Short problem:
Could you carry on the forum thread about the PHP websocket client API from where it stops?

# Start of Extract to read

Yeah, I saw that this library is not actively maintained ; too bad, because I think PHP's ecosystem really needs those type of libraries nowadays.

Anyway − the API proposal you just posted is very elegant !

Edit : I presume you don't have so much time to make such breaking changes to this library, at least before Amp v.2 and its observables. If you can confirm that, maybe I should just fork the lib and patch it according to my needs?

@toverux thanks for the feedback, I'll try to find some time in the next days improving this API :-)

This lib is not unmaintained, there are just many Amp libraries. I cannot do everything at once and were right now also migrating to Amp v2 … And we're ultimately just 3-4 people doing the whole work. Right now, you've pointed an issue out and I'll tackle it now. Reporting issues shows up the important points which need more immediate attention.

Thus, thanks for pointing out what needed an improvement!

commented

So ... I 100% agree we need a strong php websocket client library.

Let's use this thread to crowd-source the specific API we want to see out of this client websocket lib. We're strained for resources because there's so much in-flight amp async work all happening concurrently (haha see what I did there?) ... but let's do the planning here and we'll implement it. I'll add ideas for the API soon ...

commented

So here's my first pass at an API. Please share thoughts and ask questions if you're unclear how to accomplish something in particular using the functionality shown below.

Public API things

interface Websocket
{
    function listen(): \Generator<Awaitable<Data>>;
    function send(string $data): Awaitable<int>;
    function close(int $code = Code::NORMAL_CLOSE, string $reason = ""): Awaitable<void>;
    function info(): Awaitable<Info>;
}
interface Data
{
    // We would just use polymorphism to implement this interface
    // for objects like Frame, Control, Message, etc ...
    function getType(): int; // (is this a data frame, data message, control frame, etc)
    function getPayload(): string;
}
interface Info
{
    /*
    // An immutable value object exposing accessor
    // methods for info about connection, e.g.:
        - bytes read
        - bytes sent
        - frames read
        - frames sent
        - messages read
        - messages sent
        - timestamps, etc
    */
}

function websocket($uriOrRequest, array $options = []): \Generator<Websocket>
{
    $httpRequestObj = generateHttpRequest($uriOrRequest);
    $uriAuthority = fetchAuthorityFromRequest($httpRequestObj);
    $connection = yield connectSocket($uriAuthority);
    $info = yield doHandshake($httpRequestObj);

    return new WebsocketImplementationClass($connection, $info);
}

Alternatively we could also encapsulate the websocket() function logic in a connect() method on the Websocket interface and just have it return an Awaitable. In that case we'd just need to either (1) throw from the other methods if not yet connected or (2) make them all return Awaitable objects and auto-connect if one is called and the connection is not yet live. I prefer option 2 in that case.

# End of Extract to read
# Start of Excerpted records

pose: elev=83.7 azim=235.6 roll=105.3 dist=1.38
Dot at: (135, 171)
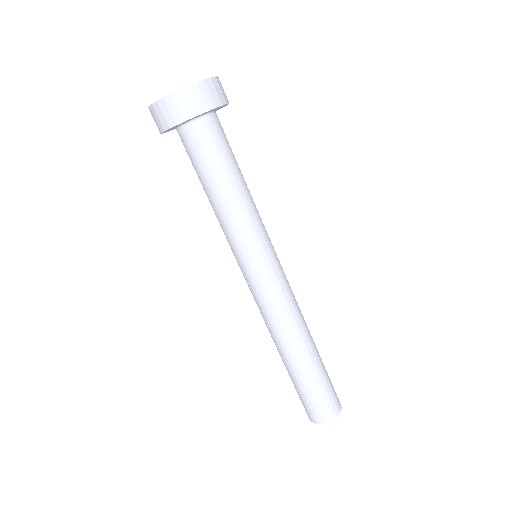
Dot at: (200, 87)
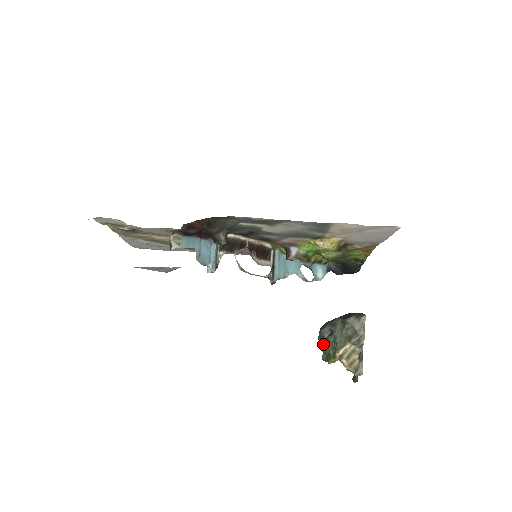
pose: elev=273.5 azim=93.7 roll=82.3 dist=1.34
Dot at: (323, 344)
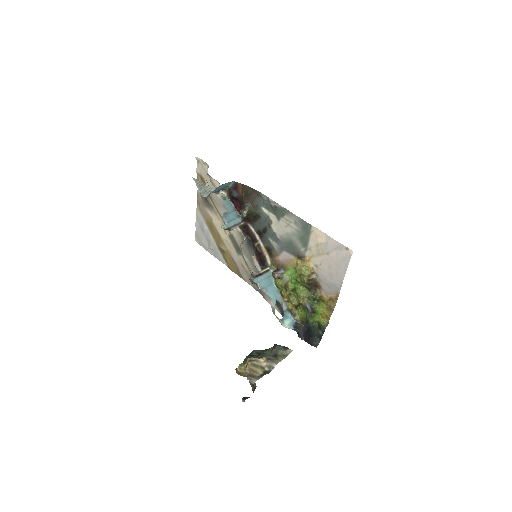
Dot at: (246, 359)
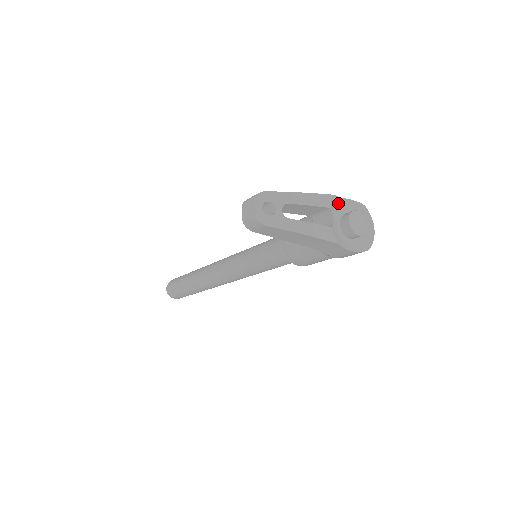
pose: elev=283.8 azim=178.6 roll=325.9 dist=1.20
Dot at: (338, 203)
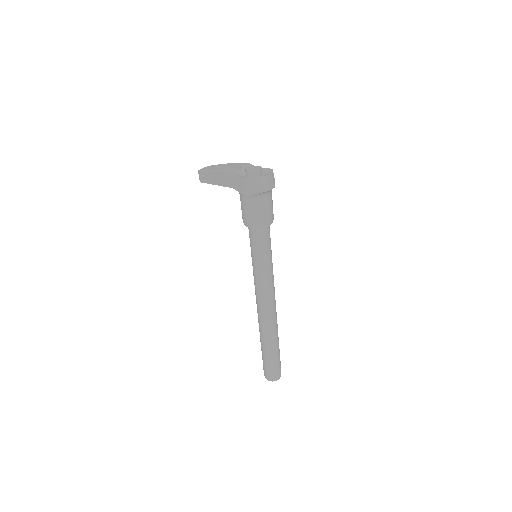
Dot at: occluded
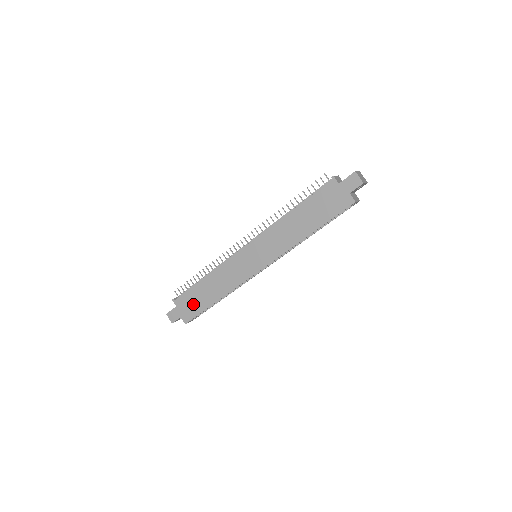
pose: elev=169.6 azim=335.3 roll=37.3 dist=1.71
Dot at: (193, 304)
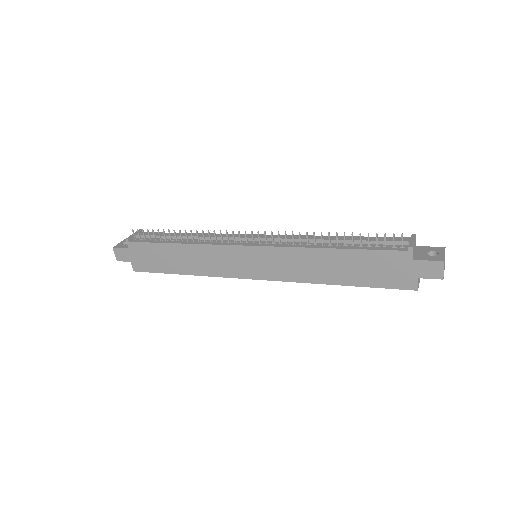
Dot at: (152, 259)
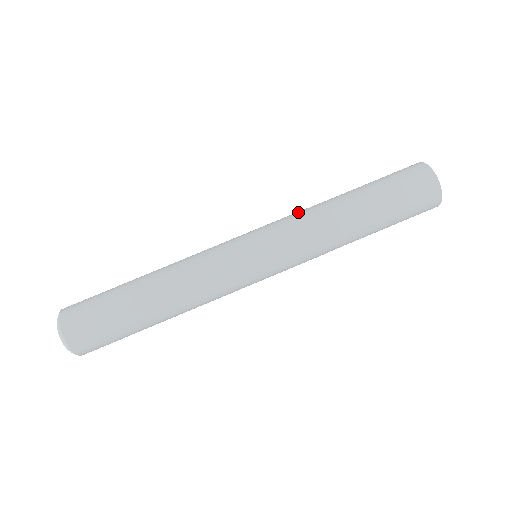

# End of Excerpted records

Written answer:
Example Usage

use function Amp\execute();
use function Amp\repeat();
use function Amp\once();
use function Amp\wrap();

function myWebsocketClientApp(string $uri): \Generator
{
    $websocket = yield from websocket($uri);

    // schedule the connection to close in 30 seconds because why not
    once([$websocket, "close"], 30000);

    // say hello to the server every 5000ms just because we can
    repeat(wrap([$websocket, "send"]), 5000, "hello from the client"));

    // listen to all data received from the server and echo it back
    foreach ($websocket->listen() as $nextDataPromise) {
        $data = yield $nextDataPromise;
        $payload = $data->getPayload();
        yield $websocket->send($payload); // echo it back
    }

    // we'll arrive here in ~30 seconds because when the connection
    // closes our listen() generator will complete
}

execute(wrap(myWebsocketClientApp("ws://foo.com/chat")));

The client could be configured via options to do things like not yield individual data frames or control frames and buffer data until full messages are received. Basically any sort of thing we'd want to configure could be supported by the initial $options array with sane defaults to show or hide as much protocol level detail as a user wants. Likewise supporting either a string URI input or a full blown HTTP request object provides users as much or as little control over the websocket handshake and protocol details as they like.

@rdlowrey There's a fundamental flaw with listen(), PHP has no yield foreach or such.

Each time a generator is called, something must be returned immediately, whether it's null or an Awaitable or whatever. I.e. at the time where list() is called, we may not know yet whether there won't be any future frames … Thus, if we want to iterate that way, we'll have to either resolve the last returned Awaitable without any emits and force the user to do an if ($data == "") … or fail it (i.e. cause a throw in the coroutine) and force him to add a try/catch.
Both aren't very elegant solutions IMHO.

Additionally, $data->getPayload(): string is not an option - at least not if we want to allow the server to send longer bodies - same reason why we have Aerys\Body.

what'd work would be

while (yield $websocket->next()) {
    $stringdata = yield $websocket->consume();
   // if we want to still use a Data class: $
}

You've designed a Data class. What for? The only thing we care about is data. The other things are all either pings, close. Control frames which are handled by the websocket endpoint itself. Also, cont is handled by the ws. Are we left with data vs binary, which is really just important for clients differing by binary and utf-8 strings or such. PHP isn't. And if you need to be really sure, the classical if (preg_match("//u", $str)) is just as effective. We maybe might add an option to the ws to only allow UTF-8 frames, but that's about it.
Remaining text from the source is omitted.